Fazer parte de uma empresa como a Sanofi Pasteur em um momento como esse me dá muito orgulho, é poder compor parte da solução de um problema. Nunca se falou tanto de vacina como hoje. Minha experiência em outros países me trouxe uma diversidade de opinião ao saber como são organizados e como encaram a saúde pública. Minhas passagens pela Itália e por Portugal, ajudaram a me preparar do ponto de vista mais de negócio também. No aspecto pessoal consegui romper algumas barreiras ao passar por esses países, pois fui a primeira mulher a liderar o negócio em Portugal, na Itália e aqui no Brasil também. É muito importante para mim ajudar no desenvolvimento da liderança feminina e auxiliar outras mulheres a desenvolverem suas carreiras.

Sua visão do mercado e do comportamento do consumidor brasileiro sofreu grandes mudanças após sua chegada ao país?

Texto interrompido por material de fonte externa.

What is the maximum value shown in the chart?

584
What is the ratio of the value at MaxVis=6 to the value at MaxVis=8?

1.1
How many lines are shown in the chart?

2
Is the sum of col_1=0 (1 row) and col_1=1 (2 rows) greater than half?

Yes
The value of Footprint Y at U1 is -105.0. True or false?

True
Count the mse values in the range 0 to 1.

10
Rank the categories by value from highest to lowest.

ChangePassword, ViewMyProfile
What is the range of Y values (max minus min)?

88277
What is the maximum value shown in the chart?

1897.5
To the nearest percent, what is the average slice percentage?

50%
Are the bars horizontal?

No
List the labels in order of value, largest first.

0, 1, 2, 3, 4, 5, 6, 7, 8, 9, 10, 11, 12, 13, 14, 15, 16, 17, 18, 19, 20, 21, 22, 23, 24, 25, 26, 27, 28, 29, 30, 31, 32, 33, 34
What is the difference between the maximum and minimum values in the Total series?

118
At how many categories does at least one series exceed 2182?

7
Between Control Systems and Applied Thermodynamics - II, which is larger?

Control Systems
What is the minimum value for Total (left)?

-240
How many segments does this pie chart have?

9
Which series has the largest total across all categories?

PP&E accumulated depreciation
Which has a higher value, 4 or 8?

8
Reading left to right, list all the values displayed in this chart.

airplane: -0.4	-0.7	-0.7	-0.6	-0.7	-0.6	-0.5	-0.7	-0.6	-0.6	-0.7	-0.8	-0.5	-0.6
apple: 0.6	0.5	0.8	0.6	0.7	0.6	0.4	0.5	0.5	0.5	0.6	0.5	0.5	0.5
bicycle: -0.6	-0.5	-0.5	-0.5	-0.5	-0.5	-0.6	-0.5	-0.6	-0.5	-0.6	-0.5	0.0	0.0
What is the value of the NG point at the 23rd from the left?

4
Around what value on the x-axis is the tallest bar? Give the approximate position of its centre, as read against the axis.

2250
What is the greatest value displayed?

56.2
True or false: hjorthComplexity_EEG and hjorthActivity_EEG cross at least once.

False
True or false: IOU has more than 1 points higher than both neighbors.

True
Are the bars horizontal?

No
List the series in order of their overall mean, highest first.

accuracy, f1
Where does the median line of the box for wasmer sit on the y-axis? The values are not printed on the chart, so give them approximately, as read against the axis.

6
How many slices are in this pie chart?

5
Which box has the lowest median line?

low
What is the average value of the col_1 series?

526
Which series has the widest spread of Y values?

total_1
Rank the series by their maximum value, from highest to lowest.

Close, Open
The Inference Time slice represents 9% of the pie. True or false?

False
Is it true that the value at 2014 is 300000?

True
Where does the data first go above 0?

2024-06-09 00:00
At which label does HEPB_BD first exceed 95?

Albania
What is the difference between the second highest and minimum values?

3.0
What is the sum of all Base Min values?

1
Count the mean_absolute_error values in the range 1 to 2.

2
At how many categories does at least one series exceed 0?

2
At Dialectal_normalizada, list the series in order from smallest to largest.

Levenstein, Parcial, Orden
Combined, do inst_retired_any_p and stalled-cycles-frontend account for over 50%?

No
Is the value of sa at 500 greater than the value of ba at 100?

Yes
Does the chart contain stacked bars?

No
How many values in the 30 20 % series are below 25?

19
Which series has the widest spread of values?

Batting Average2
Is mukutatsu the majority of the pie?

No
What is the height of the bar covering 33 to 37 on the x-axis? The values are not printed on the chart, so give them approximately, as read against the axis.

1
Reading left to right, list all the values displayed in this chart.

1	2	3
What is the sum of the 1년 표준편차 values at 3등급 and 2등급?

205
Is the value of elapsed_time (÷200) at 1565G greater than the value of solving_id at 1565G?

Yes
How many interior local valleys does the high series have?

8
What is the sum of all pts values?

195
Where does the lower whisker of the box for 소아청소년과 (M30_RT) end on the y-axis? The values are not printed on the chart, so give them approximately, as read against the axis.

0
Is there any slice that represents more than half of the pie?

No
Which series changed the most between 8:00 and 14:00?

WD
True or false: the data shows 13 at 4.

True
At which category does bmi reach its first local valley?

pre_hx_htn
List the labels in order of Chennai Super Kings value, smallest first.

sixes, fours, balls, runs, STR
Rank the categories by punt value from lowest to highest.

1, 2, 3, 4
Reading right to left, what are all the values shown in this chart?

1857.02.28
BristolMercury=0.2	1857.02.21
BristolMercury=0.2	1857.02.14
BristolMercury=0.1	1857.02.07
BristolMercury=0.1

Não tinha experiência com o Brasil e outros países da América Latina, foi uma grande descoberta. Duas coisas me chamaram muita atenção aqui, uma delas é o PNI (Plano Nacional de Imunização), verdadeiramente uma referência global, a quantidade de vacinas que são disponibilizadas é muito boa se comparada com qualquer outro país. Outro ponto foi o nível de confiança nas vacinas, a cobertura vacinal em geral vem caindo ano a ano em todos os países, mas no Brasil ainda é muito alto. Apesar da Covid ter tirado a atenção de outras doenças e de outras vacinas, não podemos perder o foco e todos temos responsabilidade sobre isso.

Qual sua opinião sobre esse cenário que mostra uma redução, cada vez maior, do interesse e procura pela vacinação?

Seguimos em linha com a missão global da Sanofi Pasteur, que é trazer uma conscientização maior para a área das vacinas, isso tem sido meu foco no Brasil, continuar com esse legado que a companhia já tem. Esse compromisso resultou em duas campanhas de conscientização em 2020: a “Quem Ama, Vacina”, voltada a pais e cuidadores com o objetivo de estimular a proteção das crianças; e a campanha “Antes de Pegar, Melhor Vacinar”, focada na conscientização sobre a imunização em adolescentes. Quero deixar a mensagem da importância de se vacinar e ter confiança nas vacinas, depende de todos nós evitar que muitas doenças voltem ao Brasil.